À propos de Clara Richet-Bourbousse

Après avoir passé son baccalauréat au Lycée des Îles Sous-le-Vent à Raiatea, une île de Polynésie française, Clara Richet-Bourbousse effectue une classe préparatoire aux grandes écoles BCPST à Lyon. Elle intègre ensuite l’École normale supérieure de Cachan en 2004. L’ENS Cachan étant associée à l’Université Paris XI, elle suit des enseignements du Master Sciences du Végétal. Enthousiasmée par la découverte des mécanismes épigénétiques et leur contribution aux mécanismes adaptatifs des organismes à leur environnement, elle dédie son doctorat à l'étude de ces processus chez un espèce modèle de plantes, Arabidopsis. Ses travaux, réalisés sous la direction de Fredy Barneche à l’Institut de Biologie de l’ENS (IBENS), ont permis de découvrir que l’organisation spatiale du génome dans le noyau des cellules végétales change au cours de la germination. Un des facteurs les plus importants pour le contrôle du développement des plantes puisqu’elle constitue la source d’énergie utilisée par la photosynthèse.

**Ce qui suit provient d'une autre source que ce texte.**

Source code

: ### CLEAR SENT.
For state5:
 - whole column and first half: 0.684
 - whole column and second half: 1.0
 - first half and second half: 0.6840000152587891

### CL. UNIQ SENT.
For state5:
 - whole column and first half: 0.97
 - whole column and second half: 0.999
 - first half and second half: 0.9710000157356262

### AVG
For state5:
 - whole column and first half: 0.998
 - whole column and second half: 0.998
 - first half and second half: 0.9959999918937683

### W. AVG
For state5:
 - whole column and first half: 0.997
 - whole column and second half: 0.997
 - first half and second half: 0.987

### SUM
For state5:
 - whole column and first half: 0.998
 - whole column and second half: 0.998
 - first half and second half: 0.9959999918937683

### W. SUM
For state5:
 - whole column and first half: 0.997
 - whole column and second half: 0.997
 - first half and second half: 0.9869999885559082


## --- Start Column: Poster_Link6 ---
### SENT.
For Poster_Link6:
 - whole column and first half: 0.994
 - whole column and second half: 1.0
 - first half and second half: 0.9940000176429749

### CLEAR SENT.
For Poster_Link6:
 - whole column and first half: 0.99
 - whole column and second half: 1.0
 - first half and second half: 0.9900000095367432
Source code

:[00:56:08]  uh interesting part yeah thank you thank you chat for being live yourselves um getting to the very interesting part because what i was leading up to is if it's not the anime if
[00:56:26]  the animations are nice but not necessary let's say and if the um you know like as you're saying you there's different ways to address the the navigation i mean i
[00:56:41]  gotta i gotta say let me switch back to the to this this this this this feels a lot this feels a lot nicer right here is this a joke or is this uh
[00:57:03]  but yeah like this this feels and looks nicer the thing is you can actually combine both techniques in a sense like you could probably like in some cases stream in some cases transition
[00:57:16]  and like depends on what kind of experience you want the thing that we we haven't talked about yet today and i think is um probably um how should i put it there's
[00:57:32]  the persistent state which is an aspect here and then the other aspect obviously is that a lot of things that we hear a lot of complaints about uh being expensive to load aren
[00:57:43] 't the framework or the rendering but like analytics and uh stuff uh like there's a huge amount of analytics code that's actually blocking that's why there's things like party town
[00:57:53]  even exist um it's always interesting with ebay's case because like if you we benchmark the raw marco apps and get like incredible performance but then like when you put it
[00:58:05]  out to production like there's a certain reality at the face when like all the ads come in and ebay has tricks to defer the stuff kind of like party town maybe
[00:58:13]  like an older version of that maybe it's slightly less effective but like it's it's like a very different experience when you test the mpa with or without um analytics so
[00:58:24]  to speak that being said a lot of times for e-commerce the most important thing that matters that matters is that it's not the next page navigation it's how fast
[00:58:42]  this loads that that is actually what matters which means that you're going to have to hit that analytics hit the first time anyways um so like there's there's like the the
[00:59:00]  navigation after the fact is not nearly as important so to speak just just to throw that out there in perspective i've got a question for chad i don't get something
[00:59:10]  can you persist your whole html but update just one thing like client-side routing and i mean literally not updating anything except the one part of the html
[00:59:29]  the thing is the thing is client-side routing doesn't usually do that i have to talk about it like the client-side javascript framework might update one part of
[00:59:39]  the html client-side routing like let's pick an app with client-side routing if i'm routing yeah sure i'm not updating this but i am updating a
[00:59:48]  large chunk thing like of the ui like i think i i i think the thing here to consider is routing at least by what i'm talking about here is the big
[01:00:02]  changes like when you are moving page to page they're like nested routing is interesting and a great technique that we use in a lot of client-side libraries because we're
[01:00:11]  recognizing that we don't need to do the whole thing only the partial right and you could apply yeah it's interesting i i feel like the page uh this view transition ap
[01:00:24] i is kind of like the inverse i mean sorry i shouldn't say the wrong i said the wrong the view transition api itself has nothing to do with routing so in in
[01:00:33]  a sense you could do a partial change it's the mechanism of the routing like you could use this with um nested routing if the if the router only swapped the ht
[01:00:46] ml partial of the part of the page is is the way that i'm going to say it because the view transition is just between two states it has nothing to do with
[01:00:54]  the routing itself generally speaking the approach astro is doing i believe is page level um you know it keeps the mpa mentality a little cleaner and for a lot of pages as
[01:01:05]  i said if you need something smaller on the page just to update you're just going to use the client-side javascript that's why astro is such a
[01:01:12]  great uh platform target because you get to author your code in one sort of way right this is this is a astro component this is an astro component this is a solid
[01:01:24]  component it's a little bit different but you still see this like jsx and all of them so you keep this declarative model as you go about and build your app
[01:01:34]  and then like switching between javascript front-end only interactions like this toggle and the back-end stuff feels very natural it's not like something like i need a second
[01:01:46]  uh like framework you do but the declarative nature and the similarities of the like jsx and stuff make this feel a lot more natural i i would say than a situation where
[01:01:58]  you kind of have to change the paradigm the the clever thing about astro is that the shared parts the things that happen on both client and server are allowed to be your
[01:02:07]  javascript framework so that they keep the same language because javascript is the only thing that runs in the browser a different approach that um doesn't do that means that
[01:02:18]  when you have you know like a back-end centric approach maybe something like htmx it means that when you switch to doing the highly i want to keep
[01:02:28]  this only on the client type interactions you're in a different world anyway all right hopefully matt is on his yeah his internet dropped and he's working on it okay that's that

Clara Richet-Bourbousse part ensuite effectuer un post-doctorat au Salk Institute, en Californie, pour continuer l’exploration de l’influence de l’environnement sur le génome des plantes, cette fois en réponse aux radiations ionisantes. À présent, la scientifique développe une nouvelle ligne de recherche sur l’influence des activités des chloroplastes sur le noyau, à la fois en termes d’organisation spatiale du génome et de reprogrammation de l’expression des gènes.